Mısır Piramitlerinin Sırrı Çözüldü
Dünyanın yedi harikasından biri olup günümüze kadar hiç zarar görmeden ayakta kalabilmeyi başarabilmiş tek yapı Mısır’daki Gize piramitlerinden Keops piramitidir.
Piramit şeklindeki yapılar sadece Mısır’a özgü olmayıp dünyanın başka yerlerinde de inşa edilmiştir . Fakat sayıca en çok Mısır’da bulunduklarından bölgeyle özdeşleşerek “Mısır Piramitleri” olarak anılmaktadırlar.
Asıl merak edilen konu ; milyonlarca taş nasıl olup da 140 metreyi aşan yüksekliklere kaldırılabilmiştir?
Piramitlerin Taşları Nasıl Taşındı . İşte Mısır Piramitlerinin Sırrı ?
Mısır piramitlerinin yapıldığı dönemde günlük tutan kişilerin not defterleri alanında uzman kişiler tarafından incelendi ve piramit taşlarının nasıl taşındığı öğrenildi. Notlarda yazanlar gösteriyor ki piramitteki taşların sandallar yardımı ile taşınmıştır. Piramitin oluşumu için yapılan taşların Nil nehrinde üretildiği ve Nil Nehrinin hemen kıyısına Mısırlı mühendisler tarafından liman inşa edildiği ortaya çıktı. Ayrıca piramitlerin yapıldığı bölgeye su getirmek gerekli olduğundan Nil nehrinden piramitlerin yapıldığı bölgeye kadar kanal inşa edildi .Yapay bir şekilde elde edilen bu kanal vasıtası ile binlerce işçi Nil nehri kıyısında üretildiği tahmin edilen tonlarca ağırlığa sahip taşları sandallara yükleyerek buradan piramitlerin inşa edileceği bölgelere götürüldü.
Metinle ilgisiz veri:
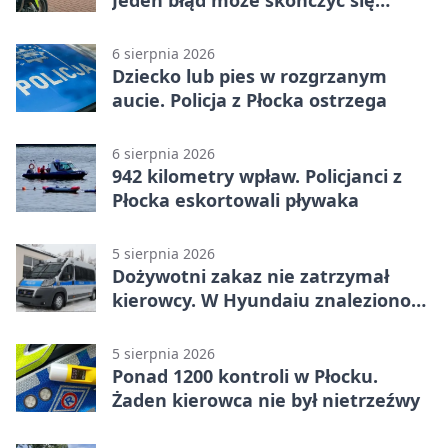
Jeden błąd może skończyć się
tragedią
6 sierpnia 2026
Dziecko lub pies w rozgrzanym
aucie. Policja z Płocka ostrzega
6 sierpnia 2026
942 kilometry wpław. Policjanci z
Płocka eskortowali pływaka
5 sierpnia 2026
Dożywotni zakaz nie zatrzymał
kierowcy. W Hyundaiu znaleziono
narkotyki
5 sierpnia 2026
Ponad 1200 kontroli w Płocku.
Żaden kierowca nie był nietrzeźwy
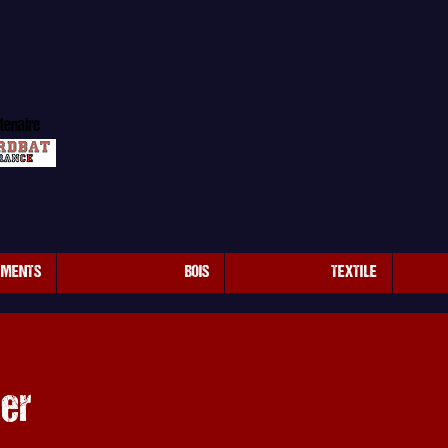
tenaire
EMENTS
BOIS
TEXTILE
er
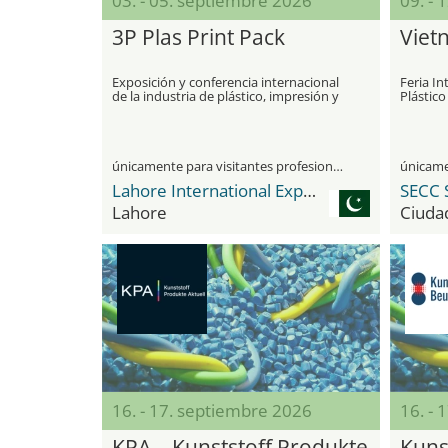
03. - 05. septiembre 2026
09. - 
3P Plas Print Pack
Viet
Exposición y conferencia internacional
Feria In
de la industria de plástico, impresión y
Plástico
embalaje
únicamente para visitantes profesionales
Lahore International Expo Centre
Lahore
Ciuda
16. - 17. septiembre 2026
16. - 
KPA – Kunststoff Produkte
Kuns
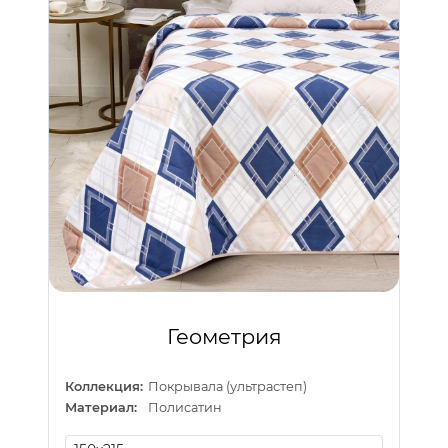
Геометрия
Коллекция:
Покрывала (ультрастеп)
Материал:
Полисатин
Taşlar 800 Kilometre Uzaklıktan Getirildi
Mısır piramitlerinin yapıldığına dair bulunan not defterinde bulunan yazılar ne kadar gerçek bilinmiyor ancak Nil nehrinden Mısır piramitlerinin bulunduğu konum ortalama 800 kilometre uzaklıktadır. Yani taşlar 800 kilometre öteden getirilmiş. Her bir taşın ortalama 2,5 – 3 ton olduğu belirtilmektedir. Tabi günümüz teknolojisi ile 2,5 – 3 ton yükü kaldırmak oldukça kolay ancak binlerce yıl önce mühendislik harikaları nasıl yapıldı, işçiler 800 kilometre öteden bu kadar ağırlığı sandal ile nasıl getirdi ve en önemlisi sandallara bu yükler nasıl konuldu halen merak konusudur.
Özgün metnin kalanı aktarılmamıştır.